§ Questão 1: No texto sobre a campanha de descarte de resíduos hospitalares, por que lixeiras e faixas foram expostas perto dos relógios-ponto?
§ Questão 2: De que material são feitos os instrumentos de percussão que acompanham a música, segundo o texto sobre a campanha de descarte de resíduos hospitalares?
§ Questão 3: Prossiga com o texto sobre a campanha de descarte de resíduos hospitalares a partir da última frase apresentada.

§ Trecho selecionado:
* * * * * * *

O objetivo da iniciativa é orientar os colaboradores de maneira lúdica e divertida sobre a forma adequada do descarte dos diferentes tipos de resíduos hospitalares, visando a proteção, tanto dos trabalhadores como dos pacientes, preservando a saúde pública e o meio ambiente.
Após semanas de ensaio e a customização de roupas e acessórios, o grupo elaborou uma programação que engloba um “tour” por todo o HU, no qual, de setor em setor, são distribuídos panfletos e é apresentada uma performance teatral, embalada pelo rap “Jogue o Resíduo na Lixeira Correta”. A música, composta pelos colaboradores especialmente para a campanha, conta com a encenação dos “atores lixeiras” e o acompanhamento de instrumentos de percussão feitos com material reciclável.
Também como forma de chamar atenção para o tema da campanha, próximo aos relógios-ponto, local de grande concentração de funcionários, foram expostas lixeiras e faixas com suas devidas cores.
O chefe do Setor de Hotelaria Hospitalar do HU-UFGD, Glênio Alves de Freitas, explica que a ideia de realizar a campanha surgiu pela verificação de que, em vários setores da instituição, há a segregação inadequada dos resíduos. “Dessa maneira, com a encenação e a música, esperamos atingir um contingente maior de trabalhadores, pois o foco principal da campanha é a capacitação e a orientação dos profissionais”, afirma.

* * * * * * *

§ Listagem fornecida:
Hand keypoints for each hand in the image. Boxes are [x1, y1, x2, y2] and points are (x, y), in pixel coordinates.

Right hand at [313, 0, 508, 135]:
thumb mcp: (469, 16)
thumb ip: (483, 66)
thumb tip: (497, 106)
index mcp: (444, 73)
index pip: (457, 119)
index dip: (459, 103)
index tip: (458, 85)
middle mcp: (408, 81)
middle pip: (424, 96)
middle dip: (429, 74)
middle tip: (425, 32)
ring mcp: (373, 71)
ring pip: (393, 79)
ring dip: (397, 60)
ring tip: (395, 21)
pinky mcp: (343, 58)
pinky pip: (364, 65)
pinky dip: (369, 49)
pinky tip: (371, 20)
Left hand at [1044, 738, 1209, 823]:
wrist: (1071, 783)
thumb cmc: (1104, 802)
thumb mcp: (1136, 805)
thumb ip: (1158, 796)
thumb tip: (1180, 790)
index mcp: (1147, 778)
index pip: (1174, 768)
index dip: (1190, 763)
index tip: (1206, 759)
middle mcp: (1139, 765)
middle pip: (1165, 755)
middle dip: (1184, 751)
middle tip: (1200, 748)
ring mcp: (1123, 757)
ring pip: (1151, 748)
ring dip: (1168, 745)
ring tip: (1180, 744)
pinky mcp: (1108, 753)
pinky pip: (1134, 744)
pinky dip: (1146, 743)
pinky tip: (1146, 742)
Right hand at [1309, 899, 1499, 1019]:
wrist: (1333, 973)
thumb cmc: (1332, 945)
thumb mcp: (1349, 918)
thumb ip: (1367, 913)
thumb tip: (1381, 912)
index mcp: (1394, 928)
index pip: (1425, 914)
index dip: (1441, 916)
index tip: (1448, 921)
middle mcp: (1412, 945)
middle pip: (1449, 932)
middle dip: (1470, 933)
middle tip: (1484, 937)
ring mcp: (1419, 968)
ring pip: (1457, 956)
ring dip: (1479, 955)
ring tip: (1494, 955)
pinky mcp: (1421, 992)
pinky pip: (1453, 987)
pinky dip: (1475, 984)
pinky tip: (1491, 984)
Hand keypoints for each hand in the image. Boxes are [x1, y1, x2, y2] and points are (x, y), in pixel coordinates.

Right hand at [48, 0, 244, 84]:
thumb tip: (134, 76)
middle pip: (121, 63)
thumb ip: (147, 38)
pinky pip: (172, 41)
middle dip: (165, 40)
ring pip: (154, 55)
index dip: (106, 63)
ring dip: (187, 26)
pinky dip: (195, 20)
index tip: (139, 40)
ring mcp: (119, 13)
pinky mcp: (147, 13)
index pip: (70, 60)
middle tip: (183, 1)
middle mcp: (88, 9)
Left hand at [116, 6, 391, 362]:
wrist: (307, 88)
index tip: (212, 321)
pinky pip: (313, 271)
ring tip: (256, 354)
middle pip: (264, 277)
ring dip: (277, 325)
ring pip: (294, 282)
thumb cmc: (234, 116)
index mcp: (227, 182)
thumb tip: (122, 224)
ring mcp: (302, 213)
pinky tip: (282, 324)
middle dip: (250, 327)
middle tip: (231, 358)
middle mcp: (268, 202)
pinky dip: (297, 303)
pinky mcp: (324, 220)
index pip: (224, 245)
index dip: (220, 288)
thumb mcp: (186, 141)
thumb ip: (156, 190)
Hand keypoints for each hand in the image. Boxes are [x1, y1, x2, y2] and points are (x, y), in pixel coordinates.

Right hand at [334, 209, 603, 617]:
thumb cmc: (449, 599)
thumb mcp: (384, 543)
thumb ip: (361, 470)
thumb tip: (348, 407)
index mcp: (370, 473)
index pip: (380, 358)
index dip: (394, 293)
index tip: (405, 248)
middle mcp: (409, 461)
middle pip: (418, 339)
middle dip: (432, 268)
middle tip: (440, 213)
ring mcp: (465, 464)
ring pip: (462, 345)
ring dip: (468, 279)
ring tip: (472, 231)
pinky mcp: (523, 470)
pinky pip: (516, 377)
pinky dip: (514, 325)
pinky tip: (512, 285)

* * * * * * *

§ Espaço da resposta 1: Lixeiras e faixas foram expostas perto dos relógios-ponto porque esse é um local de grande concentração de funcionários. Assim elas chamam atenção para o tema da campanha.

§ Espaço da resposta 2: Eles são feitos de material reciclável.

§ Espaço da resposta 3:
Com ótima aceitação durante as duas passagens de ontem pelos corredores, salas e postos do hospital, a equipe ainda fará outras apresentações hoje, às 14 e às 20 horas. E quem não conseguir assistir ao grupo em nenhuma das ocasiões, poderá ouvir o rap “Jogue o Resíduo da Lixeira Correta” em outros horários, pois será tocada nos alto-falantes do hospital a gravação feita em estúdio. O trabalho teve o apoio da empresa Victor Givago Produções Artísticas.
O grupo que elaborou e realiza a campanha é coordenado pelo Setor de Hotelaria Hospitalar em parceria com a Divisão de Gestão de Pessoas e o apoio da Comissão de Controle de Infecção Hospitalar (CCIH) e da Saúde Ocupacional e Segurança do Trabalho (SOST). As roupas customizadas foram confeccionadas pela equipe de costura do hospital.
Conscientização
Pelos corredores, algumas caras de espanto, que depois se transformaram em sorrisos e palmas, mostraram ter compreendido e apoiado a missão dos colegas. Em alguns setores, principalmente os da área administrativa, muita gente não sabia a referência das cores das lixeiras e hoje aprendeu algo novo.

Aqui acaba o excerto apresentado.